**INSTRUCTION 1:**
In the #PLONY profiles text, what does the abbreviation #PLONY stand for?

**TEXT UNDER STUDY:**
I recently posted the tenth interview to my #PLONY (Playwrights Living Outside New York) Profiles blog series. All ten are active playwrights who get produced regularly, none live within commuting distance of NYC, and, if they ever did live there, it wasn’t where they forged their careers. I explain my reasons for creating this series in my launch post, but, in a nutshell, it’s to change how #PLONY are viewed both by themselves and others—particularly theatremakers who still see the Big Apple as having the perceived lock on theatrical legitimacy.

In interviewing these generous writers—who enthusiastically gave their time to further the cause and demonstrate, as Eric Coble put it, “that there is art and life and happiness between the coasts!”—several themes, bits of advice, and truths emerged. Not everything below applies to every #PLONY interviewed, but everything below applies to a majority of them.

**INSTRUCTION 2:**
Convert the lines of the records below, starting with the line containing "We'll leave accept" and going on through the line containing "Once the Deploymenthas", into a Markdown table with the columns Row and Line, leaving out blank lines.

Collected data
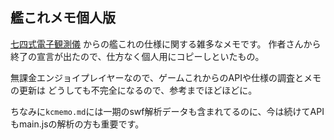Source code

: ## 艦これメモ個人版

[七四式電子観測儀](https://github.com/andanteyk/ElectronicObserver/tree/develop/ElectronicObserver/Other/Information)
からの艦これの仕様に関する雑多なメモです。
作者さんから終了の宣言が出たので、仕方なく個人用にコピーしといたもの。

無課金エンジョイプレイヤーなので、ゲームこれからのAPIや仕様の調査とメモの更新は
どうしても不完全になるので、参考までほどほどに。

ちなみに`kcmemo.md`には一期のswf解析データも含まれてるのに、今は続けてAPIもmain.jsの解析の方も重要です。
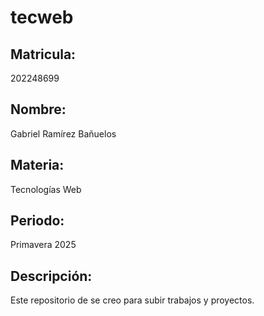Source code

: # tecweb
## Matricula: 
202248699
## Nombre: 
Gabriel Ramírez Bañuelos
## Materia: 
Tecnologías Web
## Periodo: 
Primavera 2025
## Descripción: 
Este repositorio de se creo para subir trabajos y proyectos.

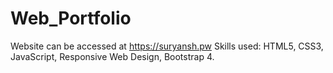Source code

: # Web_Portfolio
Website can be accessed at https://suryansh.pw 
Skills used: HTML5, CSS3, JavaScript, Responsive Web Design, Bootstrap 4.
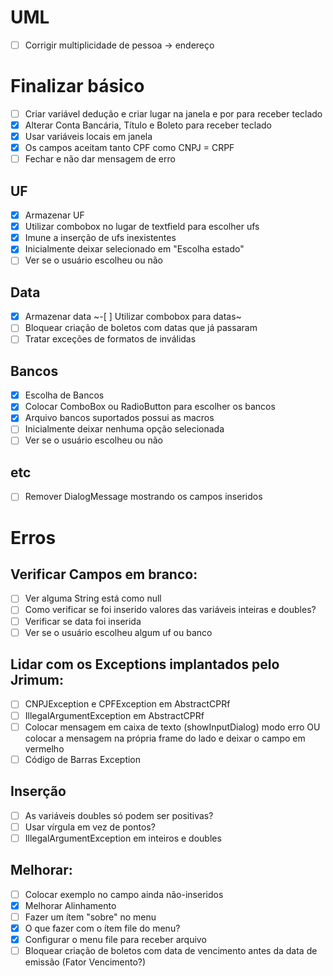 # UML

- [ ] Corrigir multiplicidade de pessoa -> endereço



# Finalizar básico
- [ ] Criar variável dedução e criar lugar na janela e por para receber teclado
- [X] Alterar Conta Bancária, Título e Boleto para receber teclado
- [X] Usar variáveis locais em janela
- [X] Os campos aceitam tanto CPF como CNPJ = CRPF
- [ ] Fechar e não dar mensagem de erro

## UF

- [X] Armazenar UF
- [x] Utilizar combobox no lugar de textfield para escolher ufs
- [X] Imune a inserção de ufs inexistentes
- [x] Inicialmente deixar selecionado em "Escolha estado"
- [ ] Ver se o usuário escolheu ou não

## Data

- [X] Armazenar data
~-[ ] Utilizar combobox para datas~
- [ ] Bloquear criação de boletos com datas que já passaram   
- [ ] Tratar exceções de formatos de inválidas 

## Bancos

- [X] Escolha de Bancos
- [X] Colocar ComboBox ou RadioButton para escolher os bancos
- [X] Arquivo bancos suportados possui as macros
- [ ] Inicialmente deixar nenhuma opção selecionada
- [ ] Ver se o usuário escolheu ou não

## etc

- [ ] Remover DialogMessage mostrando os campos inseridos

# Erros

## Verificar Campos em branco:
- [ ] Ver alguma String está como null
- [ ] Como verificar se foi inserido valores das variáveis inteiras e doubles?
- [ ] Verificar se data foi inserida
- [ ] Ver se o usuário escolheu algum uf ou banco

## Lidar com os Exceptions implantados pelo Jrimum:
- [ ] CNPJException e CPFException em AbstractCPRf
- [ ] IllegalArgumentException em AbstractCPRf
- [ ] Colocar mensagem em caixa de texto (showInputDialog) modo erro OU colocar a mensagem na própria frame do lado e deixar o campo em vermelho
- [ ] Código de Barras Exception

## Inserção
- [ ] As variáveis doubles só podem ser positivas? 
- [ ] Usar vírgula em vez de pontos?
- [ ] IllegalArgumentException em inteiros e doubles

## Melhorar:
- [ ] Colocar exemplo no campo ainda não-inseridos
- [X] Melhorar Alinhamento
- [ ] Fazer um ítem "sobre" no menu
- [x] O que fazer com o ítem file do menu?   
- [X] Configurar o menu file para receber arquivo
- [ ] Bloquear criação de boletos com data de vencimento antes da data de emissão (Fator Vencimento?) 
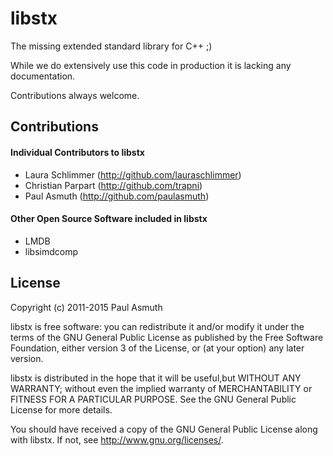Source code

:libstx
======

The missing extended standard library for C++ ;)

While we do extensively use this code in production it is lacking any documentation.

Contributions always welcome.

Contributions
-------------

#### Individual Contributors to libstx

+ Laura Schlimmer (http://github.com/lauraschlimmer)
+ Christian Parpart (http://github.com/trapni)
+ Paul Asmuth (http://github.com/paulasmuth)

#### Other Open Source Software included in libstx

  + LMDB
  + libsimdcomp

License
-------

Copyright (c) 2011-2015 Paul Asmuth

libstx is free software: you can redistribute it and/or modify it under
the terms of the GNU General Public License as published by the Free Software
Foundation, either version 3 of the License, or (at your option) any later
version.

libstx is distributed in the hope that it will be useful,but WITHOUT ANY
WARRANTY; without even the implied warranty of MERCHANTABILITY or FITNESS FOR A
PARTICULAR PURPOSE. See the GNU General Public License for more details.

You should have received a copy of the GNU General Public License along with
libstx. If not, see <http://www.gnu.org/licenses/>.
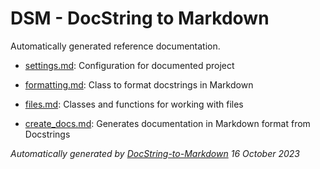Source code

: # DSM - DocString to Markdown

Automatically generated reference documentation.


- [settings.md](settings.md): Configuration for documented project

- [formatting.md](formatting.md): Class to format docstrings in Markdown

- [files.md](files.md): Classes and functions for working with files

- [create_docs.md](create_docs.md): Generates documentation in Markdown format from Docstrings



*Automatically generated by [DocString-to-Markdown](https://github.com/j-lucas-d/DocString-to-Markdown) 16 October 2023*
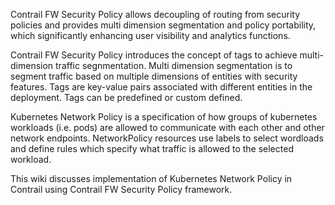 Contrail FW Security Policy allows decoupling of routing from security policies and provides multi dimension segmentation and policy portability, which significantly enhancing user visibility and analytics functions. 

Contrail FW Security Policy introduces the concept of tags to achieve multi-dimension traffic segnmentation.
Multi dimension segmentation is to segment traffic based on multiple dimensions of entities with security features. Tags are key-value pairs associated with different entities in the deployment. Tags can be predefined or custom defined.

Kubernetes Network Policy is a specification of how groups of kubernetes workloads (i.e. pods) are allowed to communicate with each other and other network endpoints. NetworkPolicy resources use labels to select wordloads and define rules which specify what traffic is allowed to the selected workload.

This wiki discusses implementation of Kubernetes Network Policy in Contrail using Contrail FW Security Policy framework.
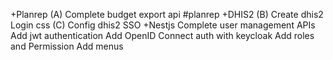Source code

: +Planrep
(A) Complete budget export api #planrep
+DHIS2
(B) Create dhis2 Login css
(C) Config dhis2 SSO
+Nestjs
Complete user management APIs
Add jwt authentication
Add OpenID Connect auth with keycloak
Add roles and Permission
Add menus

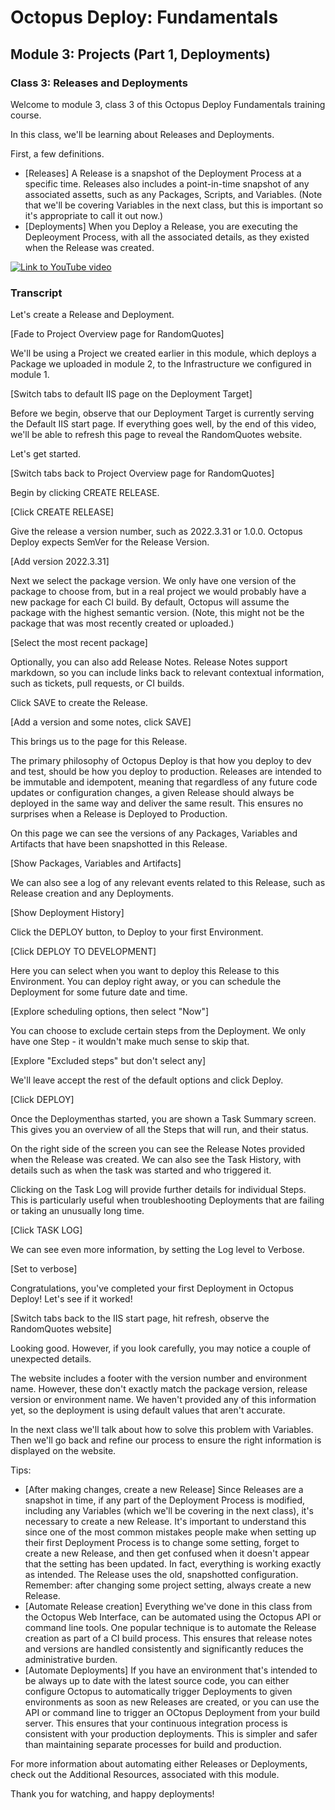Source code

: # Octopus Deploy: Fundamentals
## Module 3: Projects (Part 1, Deployments)
### Class 3: Releases and Deployments

Welcome to module 3, class 3 of this Octopus Deploy Fundamentals training course.

In this class, we'll be learning about Releases and Deployments.

First, a few definitions.

- [Releases] A Release is a snapshot of the Deployment Process at a specific time. Releases also includes a point-in-time snapshot of any associated assetts, such as any Packages, Scripts, and Variables. (Note that we'll be covering Variables in the next class, but this is important so it's appropriate to call it out now.) 
- [Deployments] When you Deploy a Release, you are executing the Depleoyment Process, with all the associated details, as they existed when the Release was created.

[![Link to YouTube video](https://img.youtube.com/vi/syfl59pR4ZU/0.jpg)](https://www.youtube.com/embed/syfl59pR4ZU)

### Transcript

Let's create a Release and Deployment.

[Fade to Project Overview page for RandomQuotes]

We'll be using a Project we created earlier in this module, which deploys a Package we uploaded in module 2, to the Infrastructure we configured in module 1.

[Switch tabs to default IIS page on the Deployment Target]

Before we begin, observe that our Deployment Target is currently serving the Default IIS start page. If everything goes well, by the end of this video, we'll be able to refresh this page to reveal the RandomQuotes website. 

Let's get started.

[Switch tabs back to Project Overview page for RandomQuotes]

Begin by clicking CREATE RELEASE.

[Click CREATE RELEASE]

Give the release a version number, such as 2022.3.31 or 1.0.0. Octopus Deploy expects SemVer for the Release Version. 

[Add version 2022.3.31]

Next we select the package version. We only have one version of the package to choose from, but in a real project we would probably have a new package for each CI build. By default, Octopus will assume the package with the highest semantic version. (Note, this might not be the package that was most recently created or uploaded.)

[Select the most recent package]

Optionally, you can also add Release Notes. Release Notes support markdown, so you can include links back to relevant contextual information, such as tickets, pull requests, or CI builds.

Click SAVE to create the Release.

[Add a version and some notes, click SAVE]

This brings us to the page for this Release.

The primary philosophy of Octopus Deploy is that how you deploy to dev and test, should be how you deploy to production. Releases are intended to be immutable and idempotent, meaning that regardless of any future code updates or configuration changes, a given Release should always be deployed in the same way and deliver the same result. This ensures no surprises when a Release is Deployed to Production.

On this page we can see the versions of any Packages, Variables and Artifacts that have been snapshotted in this Release.

[Show Packages, Variables and Artifacts]

We can also see a log of any relevant events related to this Release, such as Release creation and any Deployments.

[Show Deployment History]

Click the DEPLOY button, to Deploy to your first Environment.

[Click DEPLOY TO DEVELOPMENT]

Here you can select when you want to deploy this Release to this Environment. You can deploy right away, or you can schedule the Deployment for some future date and time.

[Explore scheduling options, then select "Now"]

You can choose to exclude certain steps from the Deployment. We only have one Step - it wouldn't make much sense to skip that.

[Explore "Excluded steps" but don't select any]

We'll leave accept the rest of the default options and click Deploy.

[Click DEPLOY]

Once the Deploymenthas started, you are shown a Task Summary screen. This gives you an overview of all the Steps that will run, and their status.

On the right side of the screen you can see the Release Notes provided when the Release was created. We can also see the Task History, with details such as when the task was started and who triggered it.

Clicking on the Task Log will provide further details for individual Steps. This is particularly useful when troubleshooting Deployments that are failing or taking an unusually long time.

[Click TASK LOG]

We can see even more information, by setting the Log level to Verbose.

[Set to verbose]

Congratulations, you've completed your first Deployment in Octopus Deploy! Let's see if it worked!

[Switch tabs back to the IIS start page, hit refresh, observe the RandomQuotes website]

Looking good. However, if you look carefully, you may notice a couple of unexpected details.

The website includes a footer with the version number and environment name. However, these don't exactly match the package version, release version or environment name. We haven't provided any of this information yet, so the deployment is using default values that aren't accurate.

In the next class we'll talk about how to solve this problem with Variables. Then we'll go back and refine our process to ensure the right information is displayed on the website.

Tips:

- [After making changes, create a new Release] Since Releases are a snapshot in time, if any part of the Deployment Process is modified, including any Variables (which we'll be covering in the next class), it's necessary to create a new Release. It's important to understand this since one of the most common mistakes people make when setting up their first Deployment Process is to change some setting, forget to create a new Release, and then get confused when it doesn't appear that the setting has been updated. In fact, everything is working exactly as intended. The Release uses the old, snapshotted configuration. Remember: after changing some project setting, always create a new Release.
- [Automate Release creation] Everything we've done in this class from the Octopus Web Interface, can be automated using the Octopus API or command line tools. One popular technique is to automate the Release creation as part of a CI build process. This ensures that release notes and versions are handled consistently and significantly reduces the administrative burden.
- [Automate Deployments] If you have an environment that's intended to be always up to date with the latest source code, you can either configure Octopus to automatically trigger Deployments to given environments as soon as new Releases are created, or you can use the API or command line to trigger an OCtopus Deployment from your build server. This ensures that your continuous integration process is consistent with your production deployments. This is simpler and safer than maintaining separate processes for build and production.

For more information about automating either Releases or Deployments, check out the Additional Resources, associated with this module.

Thank you for watching, and happy deployments!
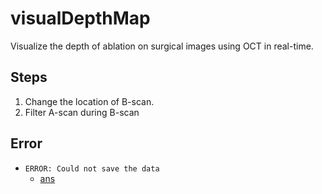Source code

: # visualDepthMap
Visualize the depth of ablation on surgical images using OCT in real-time.

## Steps
1. Change the location of B-scan. 
2. Filter A-scan during B-scan

## Error
- `ERROR: Could not save the data`
  - [ans](https://stackoverflow.com/questions/37700536/how-can-i-run-a-command-with-administrator-rights-with-visual-studio-code-termin)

**TASK RESULT 1:**
Playwrights Living Outside New York

**TASK RESULT 2:**
| Row | Line |
|---|---|
| 1 | We'll leave accept the rest of the default options and click Deploy. |
| 2 | [Click DEPLOY] |
| 3 | Once the Deploymenthas started, you are shown a Task Summary screen. This gives you an overview of all the Steps that will run, and their status. |